BERLIN/BRÜSSEL (dpa-AFX) - Nach dem Kompromiss im Streit um ein Öl-Embargo gegen Russland dringt der Chef der christdemokratischen EVP-Fraktion, Manfred Weber, auf eine Abschaffung des Prinzips der Einstimmigkeit in der Europäischen Union. "Wir müssen endlich die Grundarchitektur der europäischen Entscheidungsmechanismen auf den Prüfstand stellen", sagte Weber am Dienstagmorgen im Deutschlandfunk.
"Ich bin nicht mehr bereit, dass wir uns von einem einzigen Land in der EU dann stoppen lassen. Wenn die EU handeln will, muss sie handeln. Deswegen muss die Einstimmigkeit abgeschafft werden und endlich die Mehrheitsentscheidung angewandt werden", sagte Weber. Die Debatte über das Einstimmigkeitsprinzip flammt seit Jahren immer wieder auf.
Weber mahnte zugleich eine verbindliche Solidarität in der europäischen Energiepolitik an. Wenn Länder wie Ungarn oder Tschechien bereit zu einem Verzicht auf Pipeline-Öl wären, dann bräuchten sie garantierten Zugang zu Hochsee-Öl.
Vor dem Hintergrund des russischen Angriffskrieges gegen die Ukraine hatte die EU lange über ein Embargo diskutiert. Insbesondere Ungarn aber verwies auf seine große Abhängigkeit von russischem Öl und blockierte eine Einigung. Wie EU-Kommissionspräsidentin Ursula von der Leyen in der Nacht zum Dienstag nach Beratungen mit den EU-Staats- und Regierungschefs in Brüssel mitteilte, sollen auf Drängen Ungarns hin nun vorerst nur russische Öl-Lieferungen über den Seeweg unterbunden werden. Per Pipeline erfolgende Transporte werden zunächst weiter möglich sein. Bundeskanzler Olaf Scholz (SPD) sprach dennoch von einschneidenden Sanktionen gegen Russland.

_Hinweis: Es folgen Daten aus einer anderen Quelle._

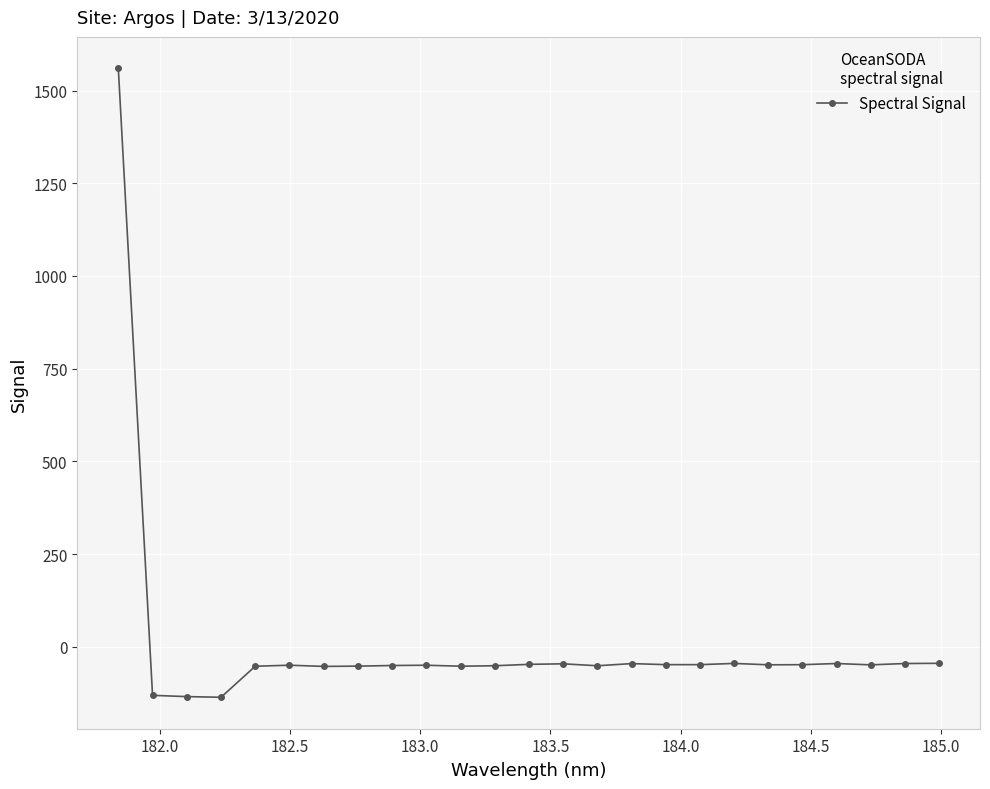

What is the greatest value displayed?

1560.1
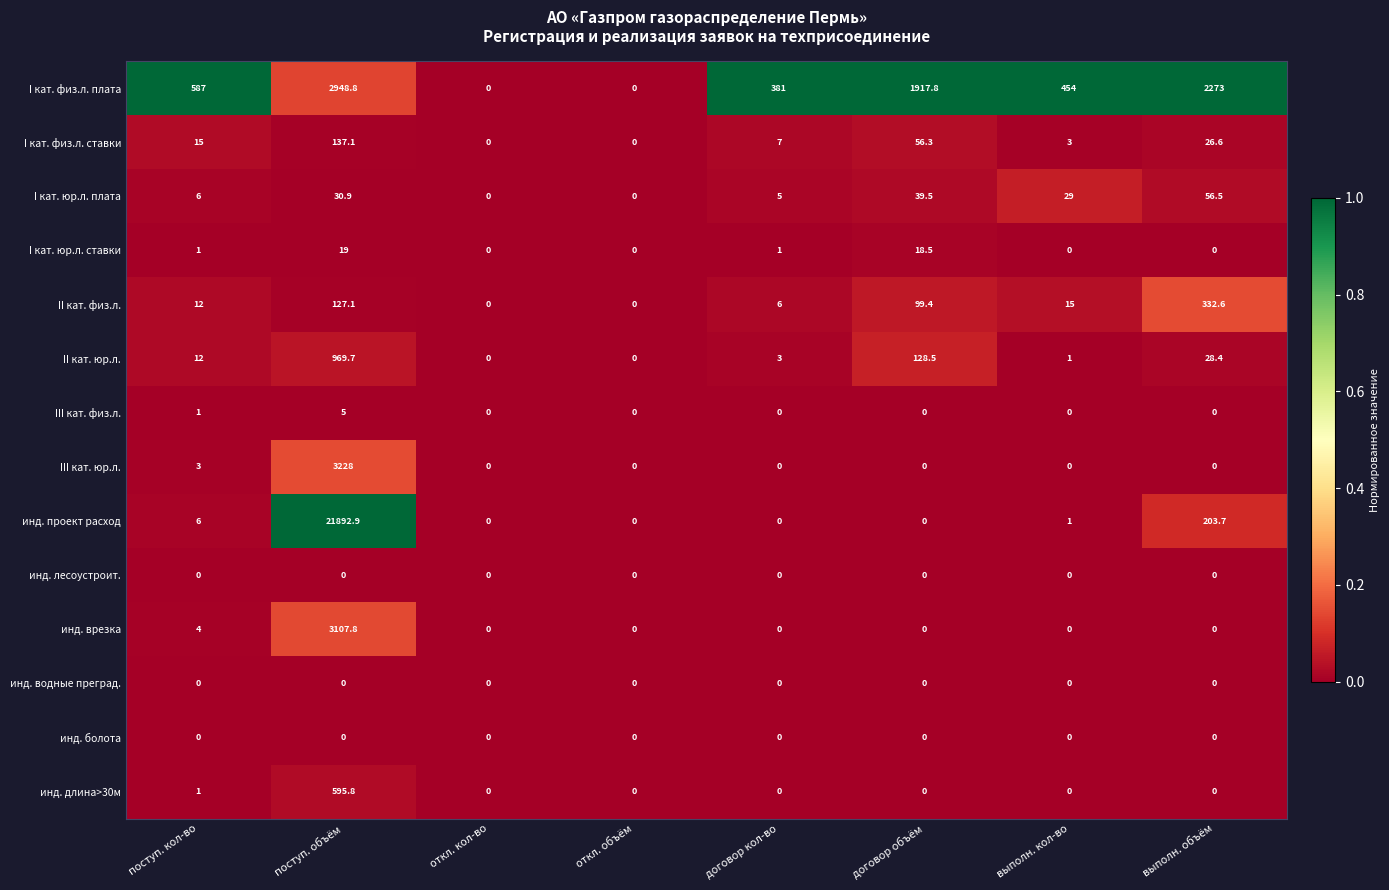

Which series changed the most between договор кол-во and выполн. объём?

I кат. физ.л. плата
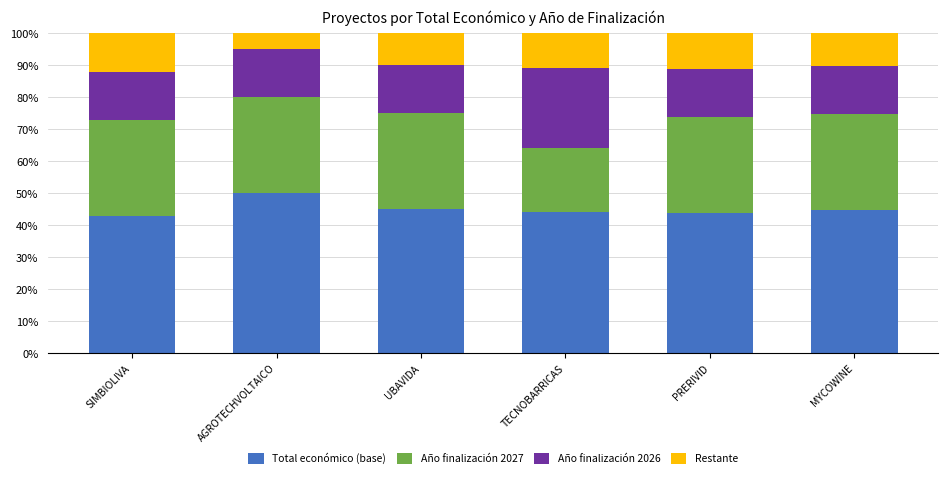

What is the value of the Total económico (base) bar at the 5th from the left?

43.8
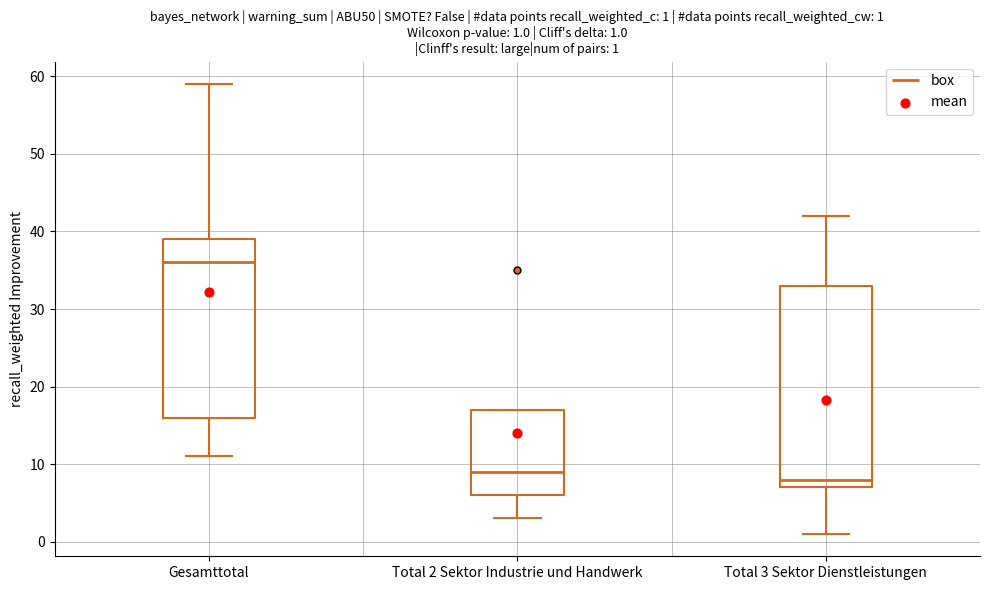

Comparing the boxes themselves (not the whiskers), which one is the tallest?

Total 3 Sektor Dienstleistungen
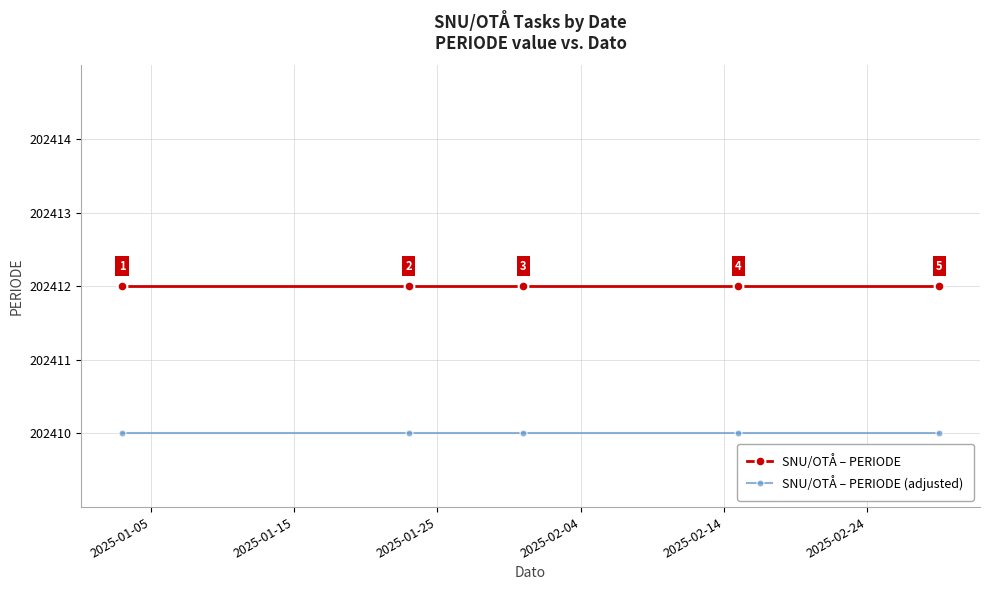

What is the lowest value of the SNU/OTÅ – PERIODE series?

202412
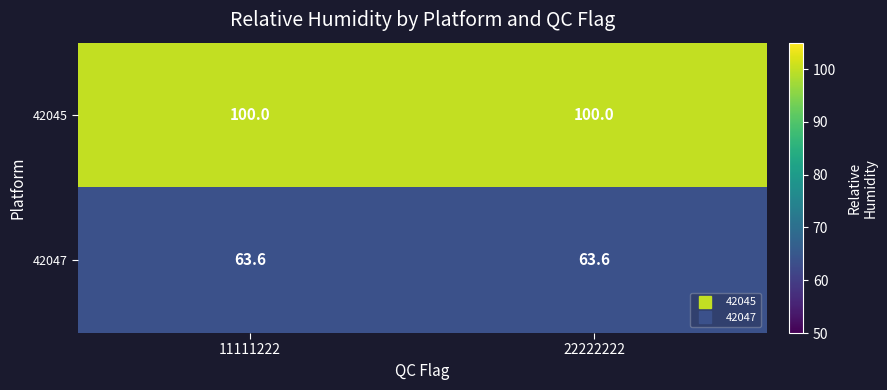

What is the greatest value displayed?

100.0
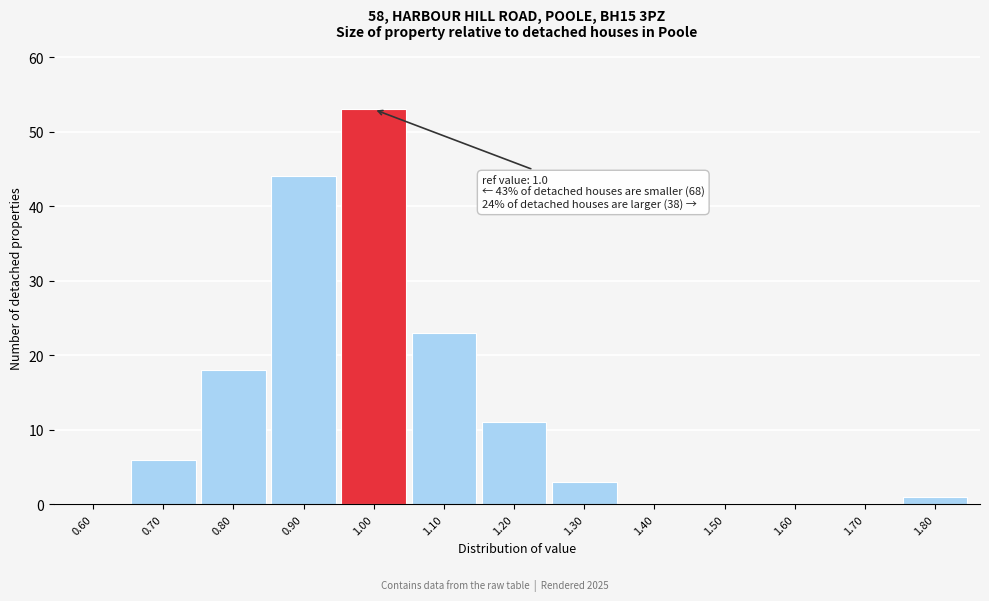

Reading right to left, list all the values displayed in this chart.

1.80=1	1.70=0	1.60=0	1.50=0	1.40=0	1.30=3	1.20=11	1.10=23	1.00=53	0.90=44	0.80=18	0.70=6	0.60=0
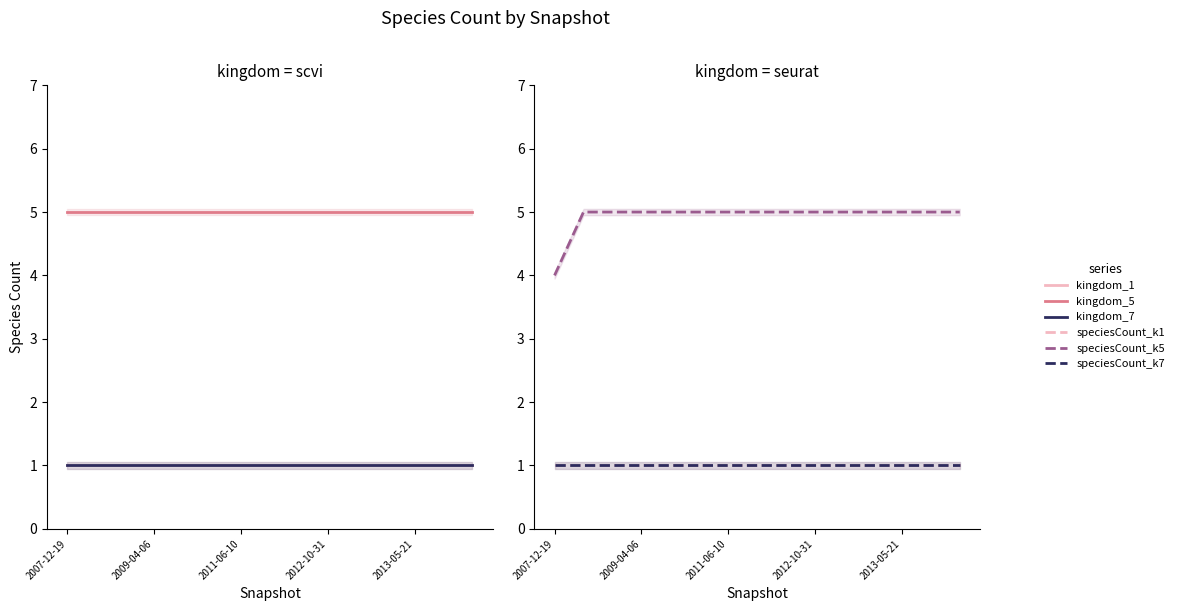

Reading left to right, list all the values displayed in this chart.

kingdom_1: 1	1	1	1	1	1	1	1	1	1	1	1	1	1	1
kingdom_5: 5	5	5	5	5	5	5	5	5	5	5	5	5	5	5
kingdom_7: 1	1	1	1	1	1	1	1	1	1	1	1	1	1	1
speciesCount_k1: 1	1	1	1	1	1	1	1	1	1	1	1	1	1	1
speciesCount_k5: 4	5	5	5	5	5	5	5	5	5	5	5	5	5	5
speciesCount_k7: 1	1	1	1	1	1	1	1	1	1	1	1	1	1	1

Der ukrainische Botschafter in Deutschland, Andrij Melnyk, sagte auf die Frage im Deutschlandfunk, ob der Beschluss dazu ein Zeichen der Geschlossenheit oder ein erstes Bröckeln der Einheit der EU sei: "Leider beides." Melnyk bezeichnete das sechste Sanktionspaket als sehr wichtig, die Öl-Entscheidung nannte er allerdings einen "Halbschritt".